Another way to escalate is to make the travel episodes more dramatic. The landscape can become increasingly hostile, or it can get weirder. The heroes might be so far from their original plane of existence that no one they meet has even heard of humans (or whatever the heroes are) before. You might also consider eliminating rest time between episodes. Toss the heroes out of the frying pan and into the fire.

It’s also helps to leave increasing signs that the characters are closing in on the end of their journey. If they are searching for a mythical city, they might encounter an increasing number of people who have heard of it and then finally meet someone who’s been there. If they are following a person, they might find their quarry’s lead is getting smaller.

When they finally reach the place or object of their quest, it’s time for the story’s climax. This should follow all the rules of a regular climax – challenge the heroes to earn their resolution by solving the puzzle or making a hard choice. However, for a travel story, it’s particularly important that the object of the quest not be what everyone is expecting. Because the audience has been looking ahead to the end of the quest for the entire story, giving them exactly what’s expected will be a letdown.
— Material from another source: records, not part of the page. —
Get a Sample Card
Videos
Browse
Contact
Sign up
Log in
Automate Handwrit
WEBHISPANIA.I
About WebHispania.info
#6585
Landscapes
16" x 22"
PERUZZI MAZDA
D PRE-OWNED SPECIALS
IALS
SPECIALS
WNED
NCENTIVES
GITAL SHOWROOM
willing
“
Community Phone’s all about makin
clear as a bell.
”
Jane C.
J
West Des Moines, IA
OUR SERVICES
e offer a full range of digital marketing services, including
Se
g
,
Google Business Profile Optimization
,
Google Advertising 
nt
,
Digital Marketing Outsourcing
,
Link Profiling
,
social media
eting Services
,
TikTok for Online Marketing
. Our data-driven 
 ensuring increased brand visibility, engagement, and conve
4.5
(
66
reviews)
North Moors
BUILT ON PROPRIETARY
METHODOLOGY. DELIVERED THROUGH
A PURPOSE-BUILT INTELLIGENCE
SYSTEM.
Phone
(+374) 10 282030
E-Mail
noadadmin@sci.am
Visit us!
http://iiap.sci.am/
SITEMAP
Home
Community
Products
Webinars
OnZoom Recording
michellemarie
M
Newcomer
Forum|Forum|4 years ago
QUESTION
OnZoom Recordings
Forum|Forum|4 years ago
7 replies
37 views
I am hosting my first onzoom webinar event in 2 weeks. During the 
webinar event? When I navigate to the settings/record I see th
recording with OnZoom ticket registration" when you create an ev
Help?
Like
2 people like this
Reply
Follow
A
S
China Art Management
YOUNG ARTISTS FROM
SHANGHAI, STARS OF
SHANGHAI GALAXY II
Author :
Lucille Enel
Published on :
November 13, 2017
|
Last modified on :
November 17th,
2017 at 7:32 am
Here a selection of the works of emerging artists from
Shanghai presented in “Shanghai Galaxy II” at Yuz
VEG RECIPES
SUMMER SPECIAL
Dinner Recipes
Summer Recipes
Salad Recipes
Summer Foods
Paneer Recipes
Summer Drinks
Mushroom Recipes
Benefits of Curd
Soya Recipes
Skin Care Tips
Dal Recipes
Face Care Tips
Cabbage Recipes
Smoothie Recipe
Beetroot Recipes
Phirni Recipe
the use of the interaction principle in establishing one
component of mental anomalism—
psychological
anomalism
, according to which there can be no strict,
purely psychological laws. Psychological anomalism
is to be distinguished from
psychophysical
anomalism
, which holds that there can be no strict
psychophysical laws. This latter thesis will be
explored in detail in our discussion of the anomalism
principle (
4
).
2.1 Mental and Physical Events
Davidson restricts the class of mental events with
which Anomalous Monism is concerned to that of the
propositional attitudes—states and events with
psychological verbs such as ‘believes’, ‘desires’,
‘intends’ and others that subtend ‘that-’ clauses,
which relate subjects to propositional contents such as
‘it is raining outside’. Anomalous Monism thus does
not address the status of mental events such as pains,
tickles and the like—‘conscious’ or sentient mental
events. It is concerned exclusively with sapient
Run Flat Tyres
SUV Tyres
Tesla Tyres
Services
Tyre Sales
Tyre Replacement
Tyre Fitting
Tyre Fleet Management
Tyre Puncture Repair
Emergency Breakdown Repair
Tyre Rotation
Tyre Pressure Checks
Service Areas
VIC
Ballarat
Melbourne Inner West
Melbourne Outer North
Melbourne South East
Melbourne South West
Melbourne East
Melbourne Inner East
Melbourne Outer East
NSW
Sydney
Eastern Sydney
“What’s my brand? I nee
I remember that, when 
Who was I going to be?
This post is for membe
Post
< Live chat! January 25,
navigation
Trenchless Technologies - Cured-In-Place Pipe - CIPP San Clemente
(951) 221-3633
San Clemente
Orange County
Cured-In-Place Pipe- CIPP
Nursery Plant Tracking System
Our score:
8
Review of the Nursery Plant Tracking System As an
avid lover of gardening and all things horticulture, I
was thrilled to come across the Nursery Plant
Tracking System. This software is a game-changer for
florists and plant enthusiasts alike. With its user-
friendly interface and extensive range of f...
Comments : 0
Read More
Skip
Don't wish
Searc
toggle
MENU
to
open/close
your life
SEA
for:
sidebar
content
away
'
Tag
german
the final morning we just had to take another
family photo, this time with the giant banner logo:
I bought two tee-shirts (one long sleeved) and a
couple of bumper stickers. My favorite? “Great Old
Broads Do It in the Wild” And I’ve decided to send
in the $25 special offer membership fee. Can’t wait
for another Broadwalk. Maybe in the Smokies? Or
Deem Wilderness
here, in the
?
A good formula is to take away their goal at some level and then make the heroes adapt and adjust. Perhaps the mythical city they sought has been a ruin for a thousand years. But then they cleverly uncover inscriptions that give the heroes what they really need. A lost parent may not be the great warrior a searching child was hoping for, but they could still form a meaningful relationship.

Then as you wrap the story up, don’t forget to give your heroes a quick and easy way to get back home, assuming they aren’t at their new home. This can be a little tricky without making their journey feel pointless – giant eagles come to mind – but a little creativity goes a long way. In The Silver Chair, the characters go underground and sail on an underground lake for a ways, ending up right underneath their starting point. In The Long Way to a Small, Angry Planet, the heroes have been hired to create a new wormhole – but they have to journey to the far end first in order to build it. When in doubt, give a friendly local at the destination some rare technomagic for fast and safe travel.

Remember that a travel story is only as engaging as each stop along the way. Think of your story as a TV show, where each episode needs a fascinating premise and a strong plot arc. That way even though the overarching throughline may not be as gripping, your audience will enjoy the story too much to stop.